(Document text begins)
Rojas '10 graduates, moves from WaPost to LA Times

It really seems not that long ago to me that I was putting up a post about Rick Rojas '10, then a sophomore journalism student at A&M, getting selected for a New York Times training program. Well, Rojas followed that up with an internship at the Washington Post; graduation in May; a second summer at the Post; and now he's moving west to enter the Los Angeles Times' editorial training program.

TAMU News recently profiled him, writing about his start in journalism, his work at the Post (and meeting Bob Woodward) and his coverage of the November 2009 Fort Hood shooting:
“The Metro editor at The Post, the boss of the department I interned for last summer, called me to see if I could get out there. I got to Fort Hood by Thursday night, and stayed for three days. I covered press conferences and prayer vigils and camped out at the hospital where the victims were taken, and basically did whatever the editors on the national desk told me to do,” he said.
Here are a few of Rojas' favorite stories from his time at the Washington Post:
He adds: "I recently had a chance to meet up with another former student; I was in New York last weekend, and I met with Kathleen McElroy, an Aggie and the deputy editor for continuous news at The Times, where she took the time to give me a tour of the newsroom."
(Document text ends)
# Questions on the material:
1. In the post about Rick Rojas, rewrite the passage starting with "Rojas '10 graduates, moves" and going on through "editorial training program.", changing "sophomore" to "junior".
2. Carry on writing the post about Rick Rojas from the point where it stops.
The rows after this point are separate from the post about Rick Rojas.
(Supplied material begins)
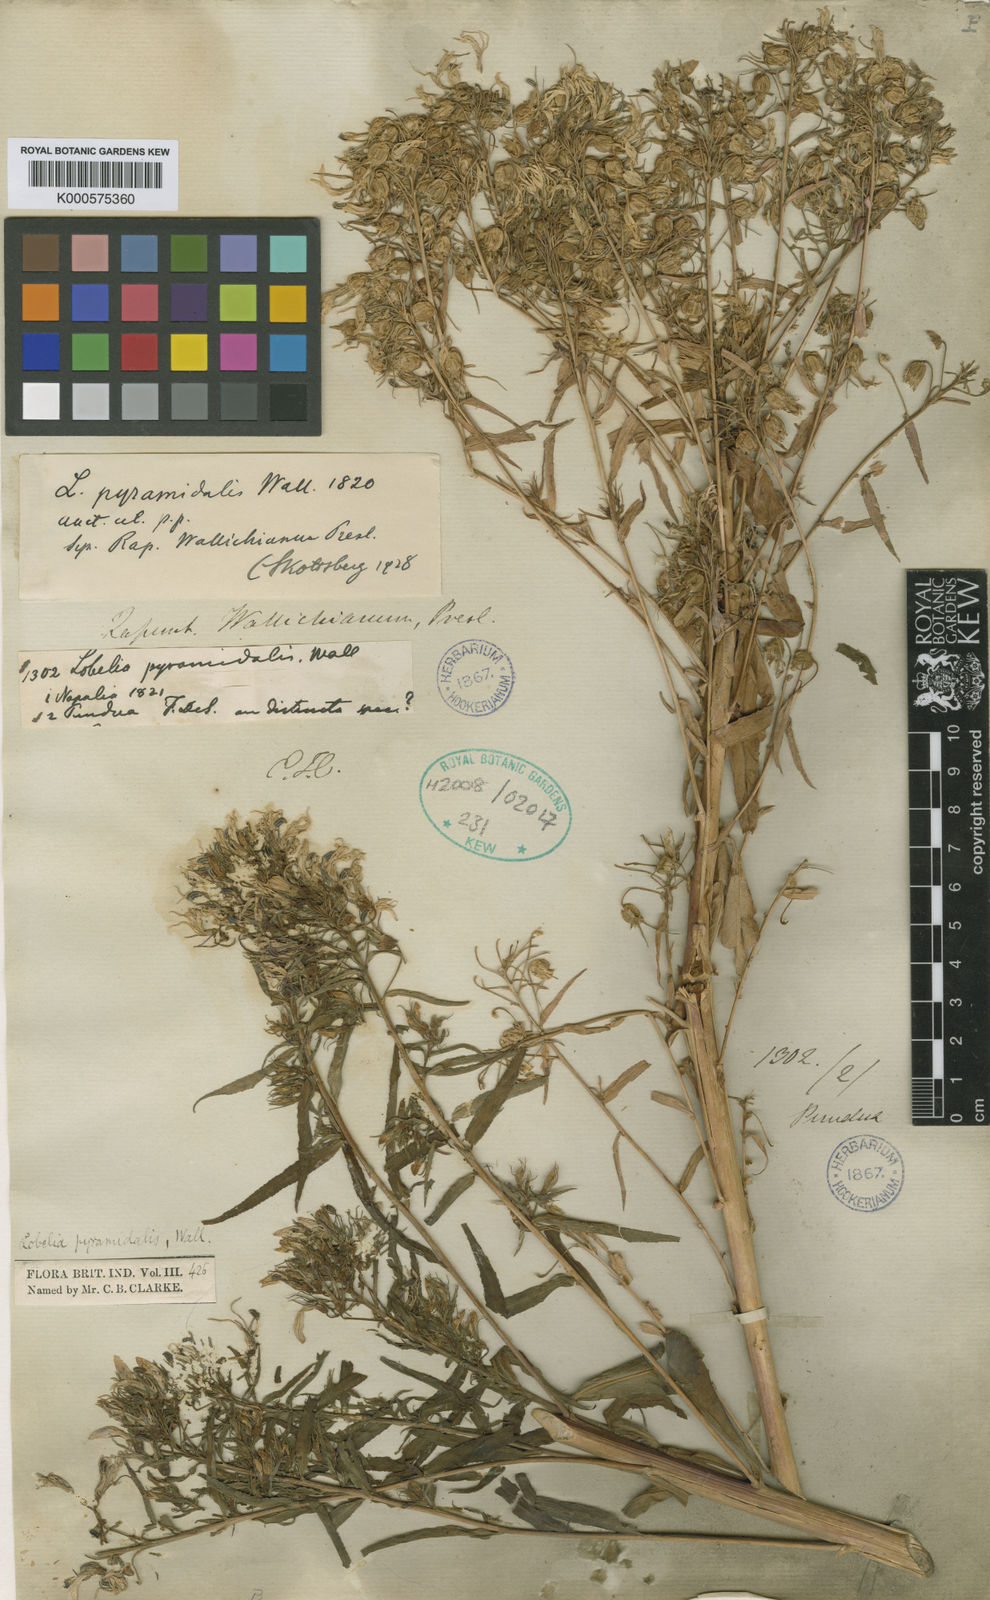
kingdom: Plantae
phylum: Tracheophyta
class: Magnoliopsida
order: Asterales
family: Campanulaceae
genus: Lobelia
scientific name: Lobelia
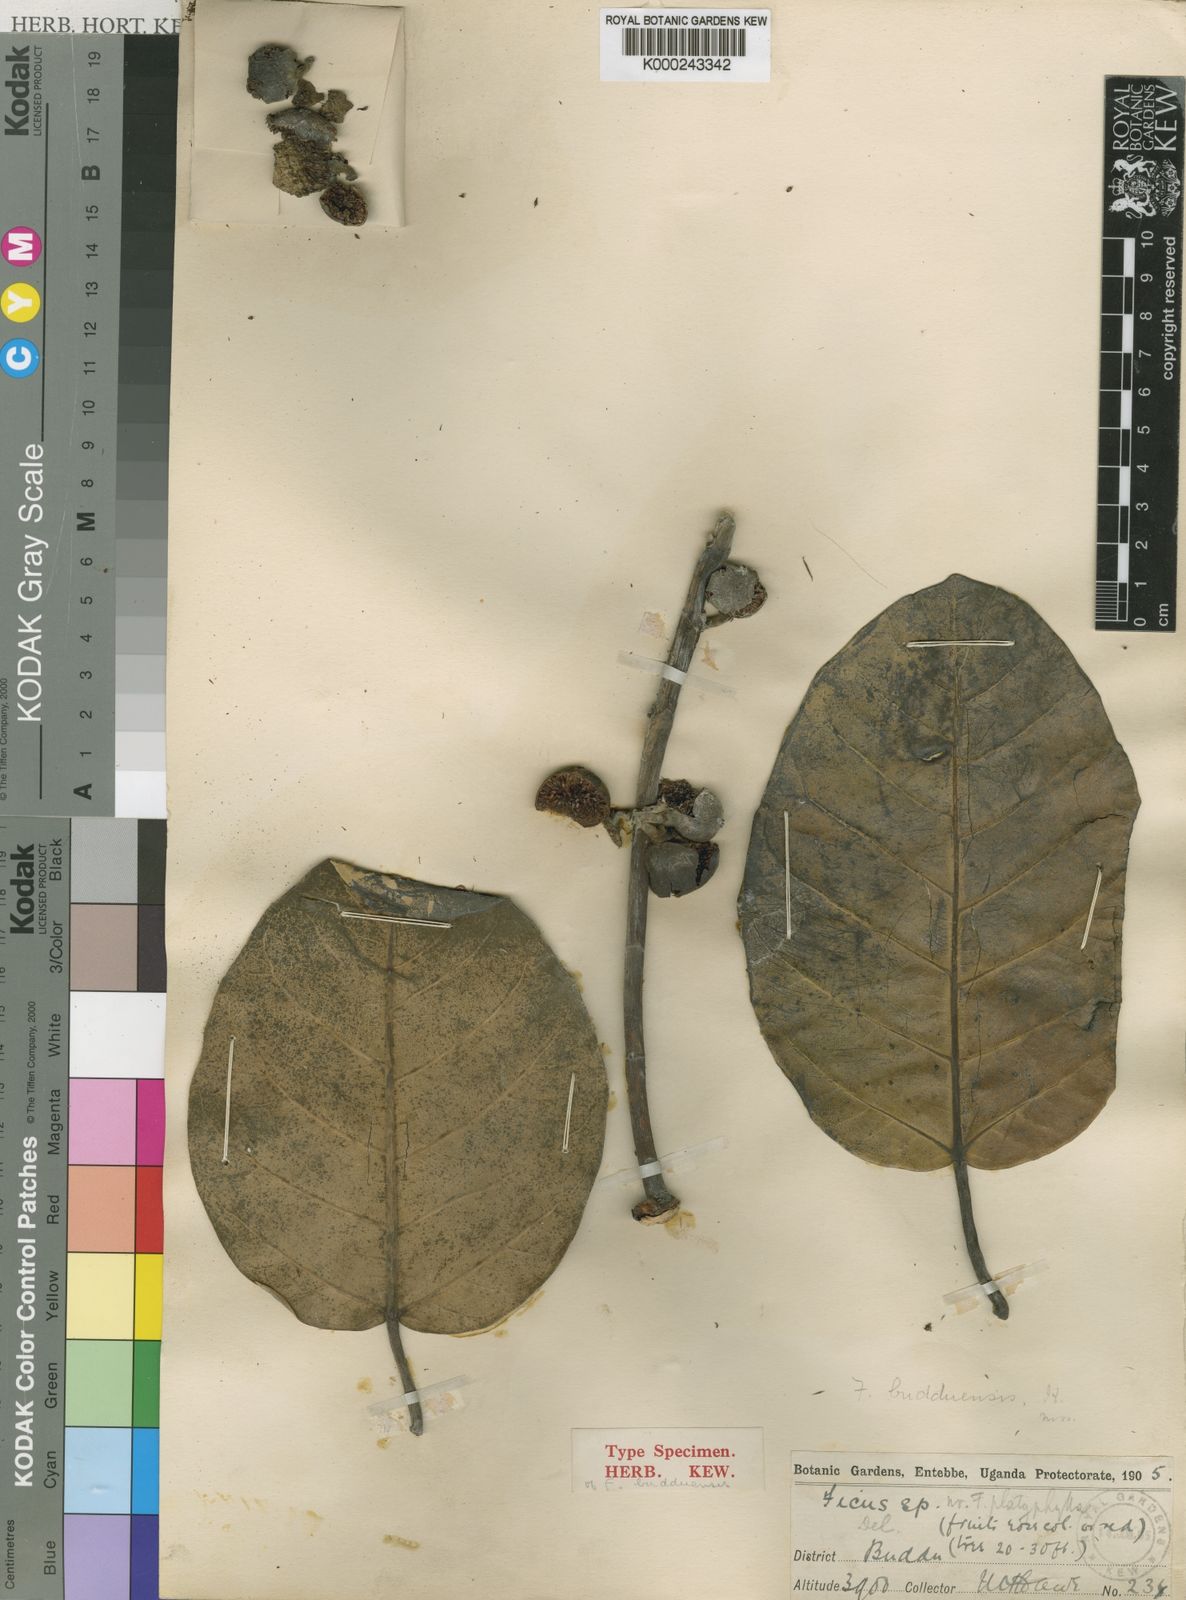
(Supplied material ends)
# Expected outputs:
1.
Rojas '10 graduates, moves from WaPost to LA Times

It really seems not that long ago to me that I was putting up a post about Rick Rojas '10, then a junior journalism student at A&M, getting selected for a New York Times training program. Well, Rojas followed that up with an internship at the Washington Post; graduation in May; a second summer at the Post; and now he's moving west to enter the Los Angeles Times' editorial training program.

2.
Rick, congratulations from the bottom of my heart on everything you've achieved and everything you're about to embark on. Whooooop!!!

Saturday, August 28, 2010

Register by Sept. 12 to hear NASA's Byerly '99 in Bryan

The Voice of Mission Control, Josh Byerly '99, will speak Sept. 16 at the IABC Brazos Valley meeting, and if there's anybody who should know about business communication, it's him. I'd say communication's pretty critical when you're talking to folks flying a ship 300 miles above the earth going 17,500 mph.

Register here by Sept. 12 for the speech. You can get a glimpse of Byerly on the job here, and he also makes a quick cameo near the start of the latest "NASA: Behind the Scenes" video (on a somewhat yucky but highly necessary topic).

The KBTX alum will speak about his experience and his NASA role during the 11:30 a.m.-1 p.m. meeting at Christopher's World Grille in Bryan (full details here).

"I'm excited about it because it's the first time I've returned to B/CS for about two years... we've been so busy with shuttle missions and I've been going to Russia and Kazakhstan a few times per year," he said.

"Russia and Kazakhstan?" I said.

"There are four Russian Soyuz launches and landings each year, and we send American and international partner crewmembers up on them," Byerly said. "My colleague and I rotate going over there throughout the year any time we have a crewmember on the flight. For launch, we are in Kazakhstan at the Baikonur Cosmodrome (same launch site that Sputnik and Yuri Gagarin launched from), and for landing we are a little more north in Kazakhstan.

"We climb aboard Russian military helicopters and fly out to the landing site, pick up the crew, head back to Moscow and then ultimately back to the U.S. It's always an interesting trip.

"Also, as you know, we have two shuttle missions left, one in November and one in February... The one in November will be space shuttle Discovery's final flight, and I'll be calling the launch and landing on TV from Mission Control. It's an honor for me to be able to do it, because Discovery is our oldest and most historic shuttle. "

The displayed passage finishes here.